2.1.5 IFRS first-time adoption - important takeaways

The transition to IFRS can be a long and complicated process with many technical and accounting challenges to consider. Experience with companies adopting IFRS for the first time indicates there are some challenges that are consistently underestimated, including:
Consideration of data gaps—Preparation of the opening IFRS balance sheet and all of the related footnote disclosures may require the calculation or collection of information that was not previously required under US GAAP. Companies should plan their transition and identify the differences between IFRS and US GAAP early so that all of the information required can be collected and verified in a timely manner.
Consolidation of additional entities—IFRS consolidation principles differ from those of US GAAP in certain respects and those differences might cause some companies either to deconsolidate entities or to consolidate entities that were not consolidated under US GAAP. Subsidiaries that previously were excluded from the consolidated financial statements are to be consolidated as if they were first-time adopters on the same date as the parent. Companies also will have to consider the potential data gaps of investees to comply with IFRS informational and disclosure requirements.

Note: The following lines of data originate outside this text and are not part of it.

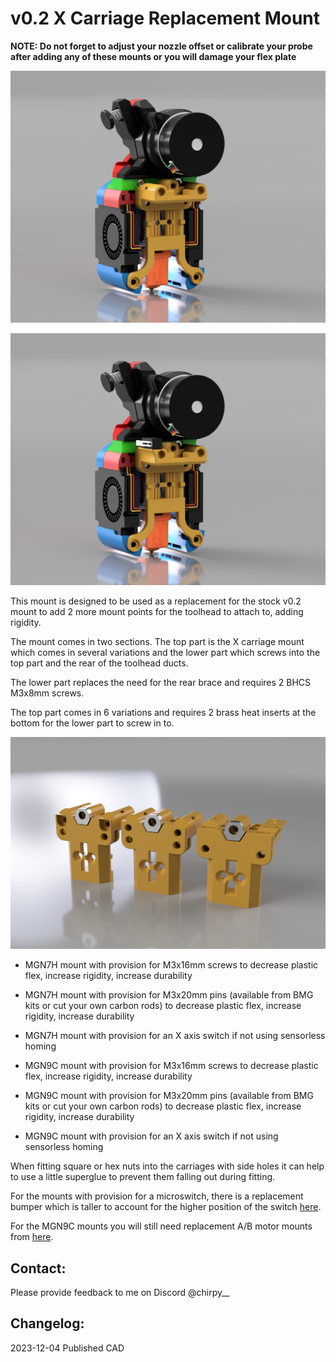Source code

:# v0.2 X Carriage Replacement Mount

**NOTE: Do not forget to adjust your nozzle offset or calibrate your probe after adding any of these mounts or you will damage your flex plate**

![](../../images/v0.png)

![](../../images/v0_switch.png)

This mount is designed to be used as a replacement for the stock v0.2 mount to add 2 more mount points for the toolhead to attach to, adding rigidity.

The mount comes in two sections. The top part is the X carriage mount which comes in several variations and the lower part which screws into the top part and the rear of the toolhead ducts.

The lower part replaces the need for the rear brace and requires 2 BHCS M3x8mm screws.

The top part comes in 6 variations and requires 2 brass heat inserts at the bottom for the lower part to screw in to.

![](../../images/v0mounts.png)

- MGN7H mount with provision for M3x16mm screws to decrease plastic flex, increase rigidity, increase durability

- MGN7H mount with provision for M3x20mm pins (available from BMG kits or cut your own carbon rods) to decrease plastic flex, increase rigidity, increase durability

- MGN7H mount with provision for an X axis switch if not using sensorless homing

- MGN9C mount with provision for M3x16mm screws to decrease plastic flex, increase rigidity, increase durability

- MGN9C mount with provision for M3x20mm pins (available from BMG kits or cut your own carbon rods) to decrease plastic flex, increase rigidity, increase durability

- MGN9C mount with provision for an X axis switch if not using sensorless homing

When fitting square or hex nuts into the carriages with side holes it can help to use a little superglue to prevent them falling out during fitting.

For the mounts with provision for a microswitch, there is a replacement bumper which is taller to account for the higher position of the switch [here](STLs/[a]_X_Endstop_Bumper_Tall.stl).

For the MGN9C mounts you will still need replacement A/B motor mounts from [here](https://github.com/ruiqimao/VoronUsers/tree/v0.2-mgn9c/printer_mods/ruiqimao/V0.2_MGN9C_X).

## Contact:

Please provide feedback to me on Discord @chirpy__

## Changelog:

2023-12-04 Published CAD
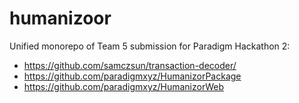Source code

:# humanizoor

Unified monorepo of Team 5 submission for Paradigm Hackathon 2:
* https://github.com/samczsun/transaction-decoder/
* https://github.com/paradigmxyz/HumanizorPackage
* https://github.com/paradigmxyz/HumanizorWeb
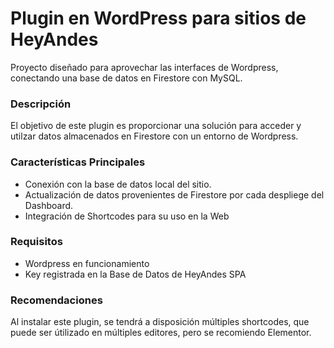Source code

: <h1>Plugin en WordPress para sitios de HeyAndes</h2>
Proyecto diseñado para aprovechar las interfaces de Wordpress, conectando una base de datos en Firestore con MySQL.

<h3>Descripción</h3>
El objetivo de este plugin es proporcionar una solución para acceder y utilzar datos almacenados en Firestore con un entorno de Wordpress.

<h3>Características Principales</h3>
<ul>
  <li>Conexión con la base de datos local del sitio.</li>
  <li>Actualización de datos provenientes de Firestore por cada despliege del Dashboard.</li>
  <li>Integración de Shortcodes para su uso en la Web</li>
</ul>

<h3>Requisitos</h3>
<ul>
  <li>Wordpress en funcionamiento</li>
  <li>Key registrada en la Base de Datos de HeyAndes SPA</li>
</ul>

<h3>Recomendaciones</h3>
Al instalar este plugin, se tendrá a disposición múltiples shortcodes, que puede ser útilizado en múltiples editores, pero se recomiendo Elementor.
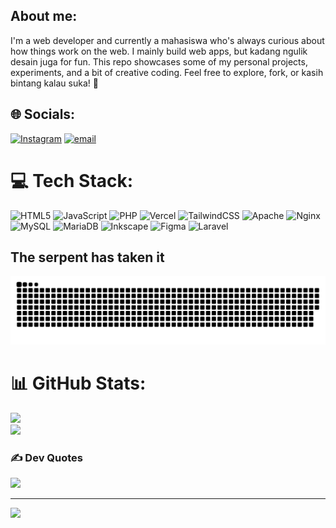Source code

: ## About me:
I'm a web developer and currently a mahasiswa who's always curious about how things work on the web. I mainly build web apps, but kadang ngulik desain juga for fun. This repo showcases some of my personal projects, experiments, and a bit of creative coding. Feel free to explore, fork, or kasih bintang kalau suka! 🚀


## 🌐 Socials:
[![Instagram](https://img.shields.io/badge/Instagram-%23E4405F.svg?logo=Instagram&logoColor=white)](https://instagram.com/ilysauruss) [![email](https://img.shields.io/badge/Email-D14836?logo=gmail&logoColor=white)](mailto:ilysantampan@gmail.com) 

# 💻 Tech Stack:
![HTML5](https://img.shields.io/badge/html5-%23E34F26.svg?style=for-the-badge&logo=html5&logoColor=white) ![JavaScript](https://img.shields.io/badge/javascript-%23323330.svg?style=for-the-badge&logo=javascript&logoColor=%23F7DF1E) ![PHP](https://img.shields.io/badge/php-%23777BB4.svg?style=for-the-badge&logo=php&logoColor=white) ![Vercel](https://img.shields.io/badge/vercel-%23000000.svg?style=for-the-badge&logo=vercel&logoColor=white) ![TailwindCSS](https://img.shields.io/badge/tailwindcss-%2338B2AC.svg?style=for-the-badge&logo=tailwind-css&logoColor=white) ![Apache](https://img.shields.io/badge/apache-%23D42029.svg?style=for-the-badge&logo=apache&logoColor=white) ![Nginx](https://img.shields.io/badge/nginx-%23009639.svg?style=for-the-badge&logo=nginx&logoColor=white) ![MySQL](https://img.shields.io/badge/mysql-4479A1.svg?style=for-the-badge&logo=mysql&logoColor=white) ![MariaDB](https://img.shields.io/badge/MariaDB-003545?style=for-the-badge&logo=mariadb&logoColor=white) ![Inkscape](https://img.shields.io/badge/Inkscape-e0e0e0?style=for-the-badge&logo=inkscape&logoColor=080A13) ![Figma](https://img.shields.io/badge/figma-%23F24E1E.svg?style=for-the-badge&logo=figma&logoColor=white) ![Laravel](https://img.shields.io/badge/laravel-%23FF2D20.svg?style=for-the-badge&logo=laravel&logoColor=white)

## The serpent has taken it

![snake gif](https://github.com/ilystack/ilystack/blob/output/github-snake-dark.svg)


# 📊 GitHub Stats:
![](https://nirzak-streak-stats.vercel.app/?user=ilystack&theme=github_dark_dimmed&hide_border=false)<br/>
![](https://github-readme-stats.vercel.app/api/top-langs/?username=ilystack&theme=github_dark_dimmed&hide_border=false&include_all_commits=true&count_private=true&layout=compact)

### ✍️ Dev Quotes
![](https://quotes-github-readme.vercel.app/api?type=horizontal&theme=radical)

---
[![](https://visitcount.itsvg.in/api?id=ilystack&icon=0&color=0)](https://visitcount.itsvg.in)

<!-- Proudly created with GPRM ( https://gprm.itsvg.in ) -->


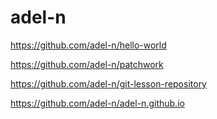 # adel-n

https://github.com/adel-n/hello-world

https://github.com/adel-n/patchwork

https://github.com/adel-n/git-lesson-repository

https://github.com/adel-n/adel-n.github.io
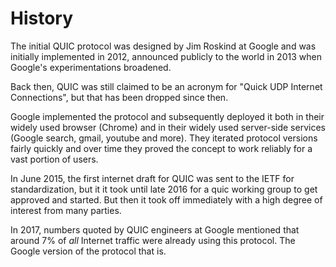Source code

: # History

The initial QUIC protocol was designed by Jim Roskind at Google and was
initially implemented in 2012, announced publicly to the world in 2013 when
Google's experimentations broadened.

Back then, QUIC was still claimed to be an acronym for "Quick UDP Internet
Connections", but that has been dropped since then.

Google implemented the protocol and subsequently deployed it both in their
widely used browser (Chrome) and in their widely used server-side services
(Google search, gmail, youtube and more). They iterated protocol versions
fairly quickly and over time they proved the concept to work reliably for a
vast portion of users.

In June 2015, the first internet draft for QUIC was sent to the IETF for
standardization, but it it took until late 2016 for a quic working group to
get approved and started. But then it took off immediately with a high degree
of interest from many parties.

In 2017, numbers quoted by QUIC engineers at Google mentioned that around 7%
of *all* Internet traffic were already using this protocol. The Google version
of the protocol that is.

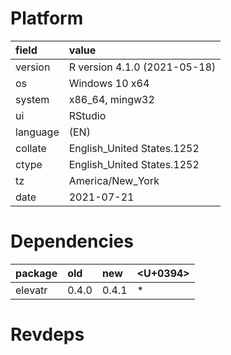 # Platform

|field    |value                        |
|:--------|:----------------------------|
|version  |R version 4.1.0 (2021-05-18) |
|os       |Windows 10 x64               |
|system   |x86_64, mingw32              |
|ui       |RStudio                      |
|language |(EN)                         |
|collate  |English_United States.1252   |
|ctype    |English_United States.1252   |
|tz       |America/New_York             |
|date     |2021-07-21                   |

# Dependencies

|package |old   |new   |<U+0394>  |
|:-------|:-----|:-----|:--|
|elevatr |0.4.0 |0.4.1 |*  |

# Revdeps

Consideration of accounting policy choices—A number of IFRS standards allow companies to choose between alternative policies. Companies should select carefully the accounting policies to be applied to the opening balance sheet and have a full understanding of the implications to current and future periods. Companies should take this opportunity to evaluate their IFRS accounting policies with a “clean sheet of paper” mind-set. That is, the guidance in IAS 8, Accounting Policies, Changes in Estimates and Errors, does not apply to changes in accounting policies until after a company presents its first set of financial statements under IFRS. Although many accounting requirements are similar between US GAAP and IFRS, companies should not overlook the opportunity to explore alternative IFRS accounting policies that might better reflect the economic substance of their transactions and enhance their communications with investors.
Regulatory considerations—In addition to differences that arise between accounting standards, there may also be local regulatory requirements to consider. For example, certain information required by the SEC but not by IFRS (e.g., a summary of historical data) can still be presented, in part under US GAAP; however, such comparative information must be clearly labeled as not being prepared in accordance with IFRS, and the nature of the main adjustments to comply with IFRS must be discussed (although such adjustments do not need to be quantified). Further, other incremental information required by a regulator might need to be presented in accordance with IFRS. For example, the SEC in certain instances requires two years of comparative IFRS financial statements, whereas IFRS would require only one year.